● **About this task**
Find every line of the records that has "right" and return it.

● **Material for the task**
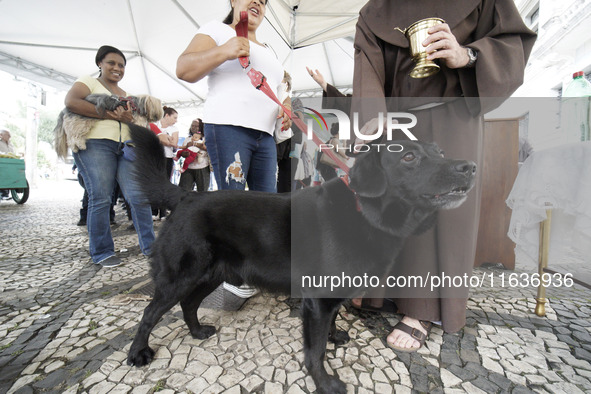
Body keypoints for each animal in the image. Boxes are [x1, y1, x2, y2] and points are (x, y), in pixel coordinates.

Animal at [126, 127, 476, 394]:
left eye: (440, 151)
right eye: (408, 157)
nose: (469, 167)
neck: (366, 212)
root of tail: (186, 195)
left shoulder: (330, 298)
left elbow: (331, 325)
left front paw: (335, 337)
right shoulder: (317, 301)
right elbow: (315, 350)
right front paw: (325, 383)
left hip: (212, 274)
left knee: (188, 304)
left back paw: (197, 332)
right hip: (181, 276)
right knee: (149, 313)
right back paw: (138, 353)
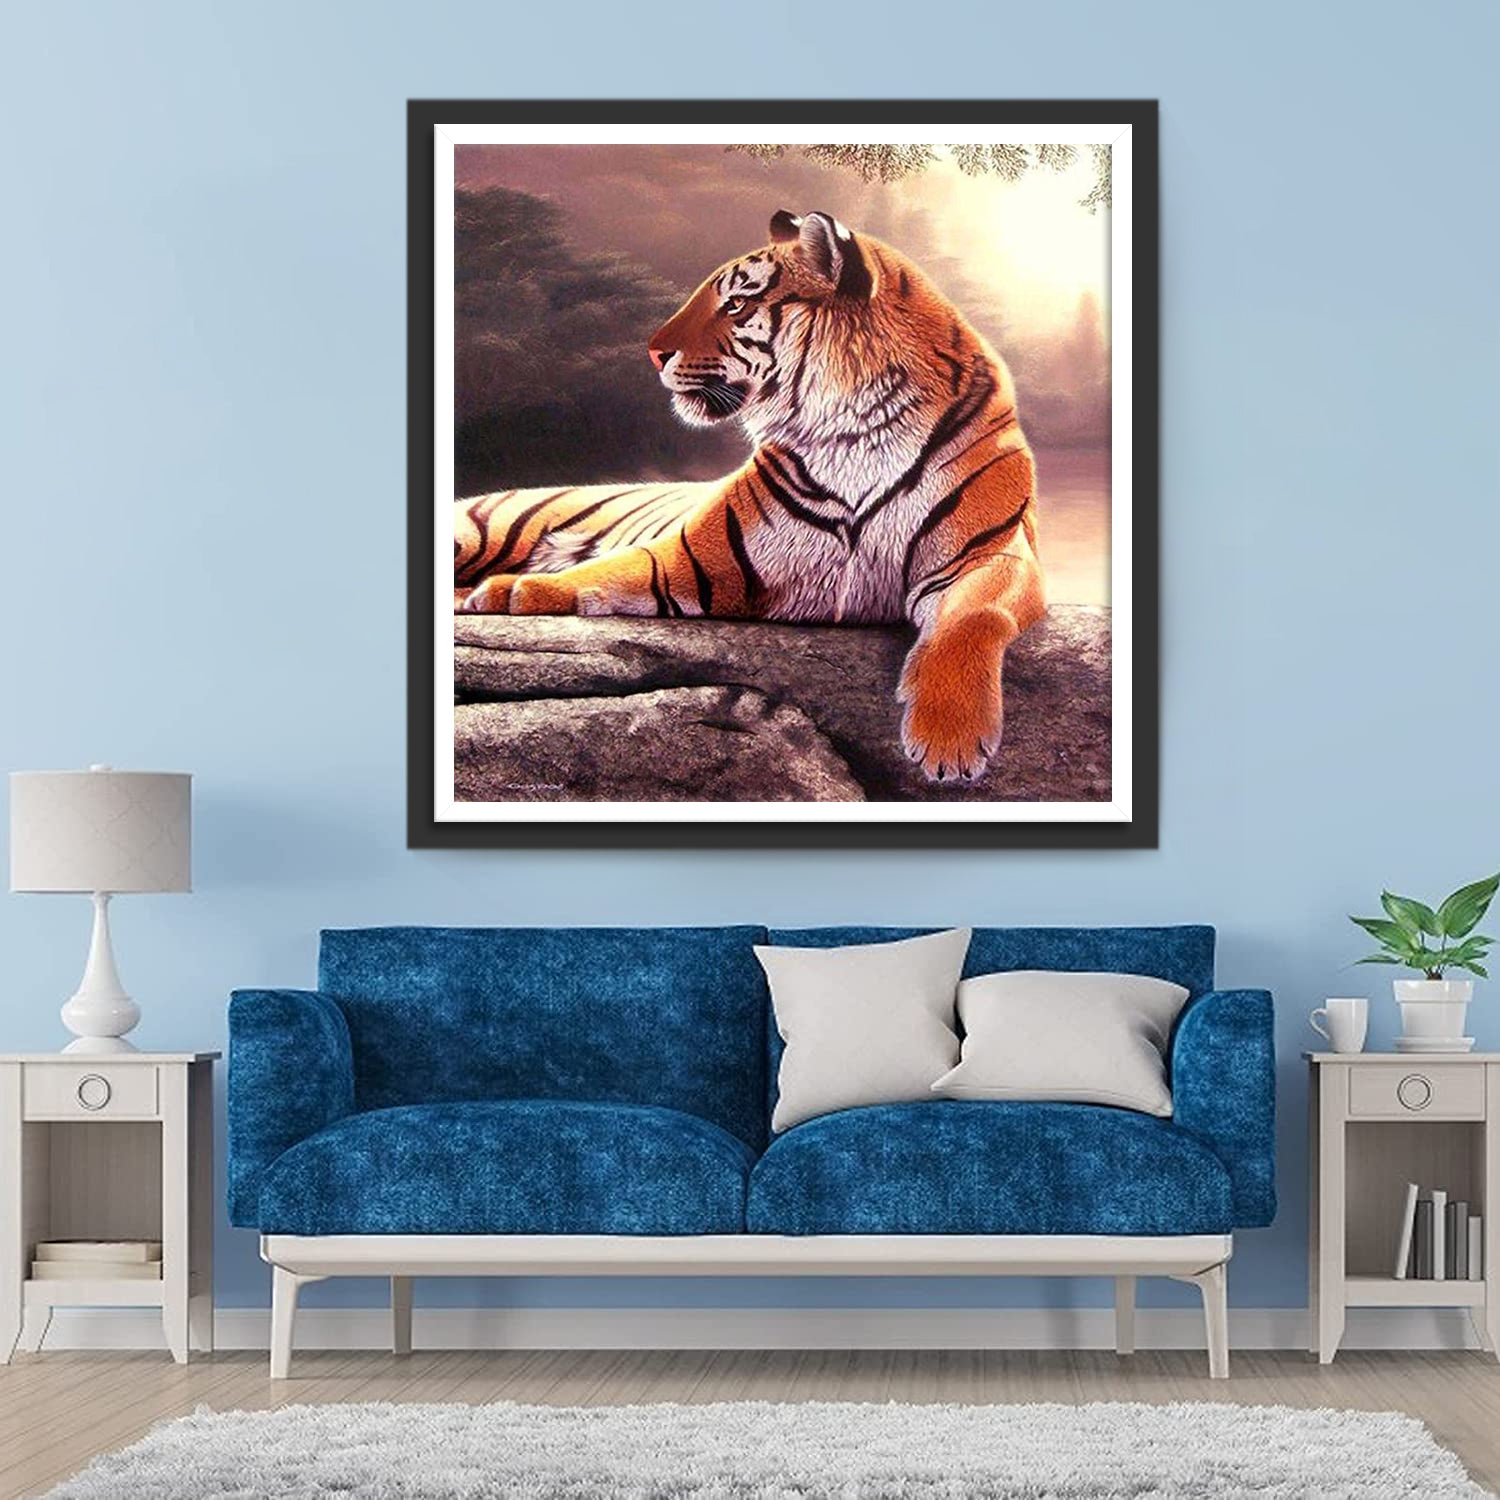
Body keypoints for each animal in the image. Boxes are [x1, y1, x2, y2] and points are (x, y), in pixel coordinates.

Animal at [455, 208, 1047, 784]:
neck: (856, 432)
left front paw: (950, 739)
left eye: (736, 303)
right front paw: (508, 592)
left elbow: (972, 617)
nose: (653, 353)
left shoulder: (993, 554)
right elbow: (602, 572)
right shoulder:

● **Result of the task**
right eye: (408, 157)
right shoulder: (317, 301)
right elbow: (315, 350)
right front paw: (325, 383)
right hip: (181, 276)
right knee: (149, 313)
right back paw: (138, 353)
right front paw: (508, 592)
right elbow: (602, 572)
right shoulder:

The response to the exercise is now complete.